▶ _Required task 1_: In the passage on foster care and child trafficking, set down the words from "6. Foster care" to "harm the children.".

▶ _Document passage_:
ESPAT Report CSEC Trafficking Statistics - 300A large percentage of minors who survived the commercial sexual exploitation of children (CSEC) have experience with the child welfare system, particularly foster care. O’Neill supports this with a slew of statistics, including these three:

  • “The FBI reported in 2013 that 60% of children recovered from CSEC incidents had previously been in out-of-family care.”
  • “In 2015, California Attorney General Kamala Harris reported that 59% of children arrested on prostitution-related charges in Los Angeles County had previously been in foster care.”
  • “A 2014 Department of Justice report estimated that 85% of girls involved in CSEC were previously involved in the child welfare system.”

While other researchers have noticed this connection, he says, no one has given a persuasive answer to why it happens.

Why Would Services Designed to Help Children End Up Hurting Them?

Here are nine key points from O’Neill’s paper that help explain why foster care often leads to trafficking. The basic reason: The instability of foster care makes them vulnerable to exploitation.

  1. Placement in a foster home is inherently traumatizing. Children may lose their connections to their family. They also lose their connection to the places and people they are familiar with, like their school, friends, and teachers.
  2. Foster parents are paid by the government. Children in foster care are often all-too aware that their presence brings their foster parent a government paycheck. They can feel their caregivers have them just for the money.
  3. Many foster children are frequently uprooted and moved around. Children often feel that they are moved from home to home arbitrarily, and without warning.
  4. Families are torn apart unnecessarily. 78% of children who CPS deemed victims in 2012 suffered only neglect at home, without physical, sexual or psychological abuse. Many neglect cases are largely due to poverty. Instead of being split up, many of these families could have been better helped by family preservation services. These include training in budgeting and nutrition.
  5. Federal funding currently favors foster care. Until a new law goes into effect, federal funding for foster care is considered a non-discretionary entitlement, i.e. unlimited. On the other hand, funding for family preservation services is limited and accounts for only five percent of federal spending on child welfare.
  6. Foster care homes can be abusive. Because so many families are torn apart unnecessarily, more children need placement than there are foster families. This results in lower enforcement of foster home vetting standards and reduced foster home quality, as well as placement in group homes. All can harm the children.
  7. Traffickers know foster kids are vulnerable targets. Traffickers frequently recruit near places likely to be attended by foster children. They know foster children are more likely to be traumatized and susceptible to their messages. O’Neill suggested that lack of adequate supervision, awareness and training of personnel to combat this targeted recruitment may be another significant risk factor.
  8. Foster children frequently run away. They can feel the streets offer more control than their foster care provides. There, a trafficker offering attention and care can easily pick them up. Once they run away, they are unlikely to receive follow-up investigation.

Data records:
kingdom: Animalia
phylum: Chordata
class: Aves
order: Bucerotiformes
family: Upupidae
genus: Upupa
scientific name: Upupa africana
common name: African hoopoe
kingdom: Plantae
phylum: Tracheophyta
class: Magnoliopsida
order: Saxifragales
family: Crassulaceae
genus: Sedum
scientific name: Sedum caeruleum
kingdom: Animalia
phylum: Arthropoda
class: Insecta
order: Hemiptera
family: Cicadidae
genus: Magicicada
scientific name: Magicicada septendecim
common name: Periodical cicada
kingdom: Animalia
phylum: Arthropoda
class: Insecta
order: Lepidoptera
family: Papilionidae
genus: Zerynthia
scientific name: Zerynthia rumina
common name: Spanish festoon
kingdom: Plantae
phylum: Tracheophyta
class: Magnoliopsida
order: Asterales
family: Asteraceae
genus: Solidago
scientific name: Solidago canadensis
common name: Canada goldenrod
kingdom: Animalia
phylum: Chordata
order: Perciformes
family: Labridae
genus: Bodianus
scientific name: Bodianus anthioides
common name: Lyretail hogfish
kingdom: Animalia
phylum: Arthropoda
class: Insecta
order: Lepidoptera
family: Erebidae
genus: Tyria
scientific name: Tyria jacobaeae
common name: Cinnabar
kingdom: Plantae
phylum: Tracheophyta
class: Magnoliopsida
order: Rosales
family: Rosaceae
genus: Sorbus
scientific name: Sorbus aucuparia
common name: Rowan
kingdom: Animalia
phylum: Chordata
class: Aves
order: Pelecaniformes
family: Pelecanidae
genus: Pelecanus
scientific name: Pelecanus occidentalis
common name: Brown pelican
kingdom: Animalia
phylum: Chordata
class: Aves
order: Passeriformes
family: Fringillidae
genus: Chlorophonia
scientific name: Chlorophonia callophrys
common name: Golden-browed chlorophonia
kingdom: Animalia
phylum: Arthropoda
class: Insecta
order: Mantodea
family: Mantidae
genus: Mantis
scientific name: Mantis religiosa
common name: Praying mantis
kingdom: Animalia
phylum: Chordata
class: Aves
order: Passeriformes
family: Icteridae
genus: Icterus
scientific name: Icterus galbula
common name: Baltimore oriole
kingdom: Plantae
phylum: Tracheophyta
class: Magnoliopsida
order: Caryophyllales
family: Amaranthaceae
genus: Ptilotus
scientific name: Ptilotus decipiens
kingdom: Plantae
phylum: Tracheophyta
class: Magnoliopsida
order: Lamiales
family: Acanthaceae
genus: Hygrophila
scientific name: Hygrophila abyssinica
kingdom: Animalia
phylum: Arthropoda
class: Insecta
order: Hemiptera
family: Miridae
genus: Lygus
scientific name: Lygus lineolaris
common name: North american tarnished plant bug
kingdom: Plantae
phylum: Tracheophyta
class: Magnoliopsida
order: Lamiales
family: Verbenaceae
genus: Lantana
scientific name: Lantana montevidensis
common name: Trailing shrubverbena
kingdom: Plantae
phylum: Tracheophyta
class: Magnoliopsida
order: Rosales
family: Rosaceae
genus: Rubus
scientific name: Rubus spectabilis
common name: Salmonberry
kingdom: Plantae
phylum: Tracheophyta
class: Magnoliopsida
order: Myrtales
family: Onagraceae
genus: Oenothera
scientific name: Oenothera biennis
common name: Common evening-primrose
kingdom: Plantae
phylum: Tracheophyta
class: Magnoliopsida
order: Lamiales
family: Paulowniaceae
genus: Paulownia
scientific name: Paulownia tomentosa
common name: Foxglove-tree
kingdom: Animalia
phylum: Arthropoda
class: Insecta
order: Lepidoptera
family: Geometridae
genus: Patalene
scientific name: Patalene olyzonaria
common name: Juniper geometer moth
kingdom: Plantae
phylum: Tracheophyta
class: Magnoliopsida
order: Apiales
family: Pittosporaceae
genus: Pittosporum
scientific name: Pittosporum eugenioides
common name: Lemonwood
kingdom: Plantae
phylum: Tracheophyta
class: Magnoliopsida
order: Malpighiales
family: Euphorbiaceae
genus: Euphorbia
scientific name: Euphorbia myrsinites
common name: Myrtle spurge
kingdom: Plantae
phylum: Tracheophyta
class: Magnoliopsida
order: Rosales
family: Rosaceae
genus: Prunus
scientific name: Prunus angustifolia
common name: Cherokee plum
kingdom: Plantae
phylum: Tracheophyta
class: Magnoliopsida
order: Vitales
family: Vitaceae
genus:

▶ _Required task 2_: Output the entries as a Markdown table with the columns Row and Line, from their first line to the line with "common name: Lyretail hogfish", leaving out blank lines. Put each line's number under Row and the line itself under Line.

▶ _Final answer 1_:
6. Foster care homes can be abusive. Because so many families are torn apart unnecessarily, more children need placement than there are foster families. This results in lower enforcement of foster home vetting standards and reduced foster home quality, as well as placement in group homes. All can harm the children.

▶ _Final answer 2_:
| Row | Line |
|---|---|
| 1 | kingdom: Animalia |
| 2 | phylum: Chordata |
| 3 | class: Aves |
| 4 | order: Bucerotiformes |
| 5 | family: Upupidae |
| 6 | genus: Upupa |
| 7 | scientific name: Upupa africana |
| 8 | common name: African hoopoe |
| 9 | kingdom: Plantae |
| 10 | phylum: Tracheophyta |
| 11 | class: Magnoliopsida |
| 12 | order: Saxifragales |
| 13 | family: Crassulaceae |
| 14 | genus: Sedum |
| 15 | scientific name: Sedum caeruleum |
| 16 | kingdom: Animalia |
| 17 | phylum: Arthropoda |
| 18 | class: Insecta |
| 19 | order: Hemiptera |
| 20 | family: Cicadidae |
| 21 | genus: Magicicada |
| 22 | scientific name: Magicicada septendecim |
| 23 | common name: Periodical cicada |
| 24 | kingdom: Animalia |
| 25 | phylum: Arthropoda |
| 26 | class: Insecta |
| 27 | order: Lepidoptera |
| 28 | family: Papilionidae |
| 29 | genus: Zerynthia |
| 30 | scientific name: Zerynthia rumina |
| 31 | common name: Spanish festoon |
| 32 | kingdom: Plantae |
| 33 | phylum: Tracheophyta |
| 34 | class: Magnoliopsida |
| 35 | order: Asterales |
| 36 | family: Asteraceae |
| 37 | genus: Solidago |
| 38 | scientific name: Solidago canadensis |
| 39 | common name: Canada goldenrod |
| 40 | kingdom: Animalia |
| 41 | phylum: Chordata |
| 42 | order: Perciformes |
| 43 | family: Labridae |
| 44 | genus: Bodianus |
| 45 | scientific name: Bodianus anthioides |
| 46 | common name: Lyretail hogfish |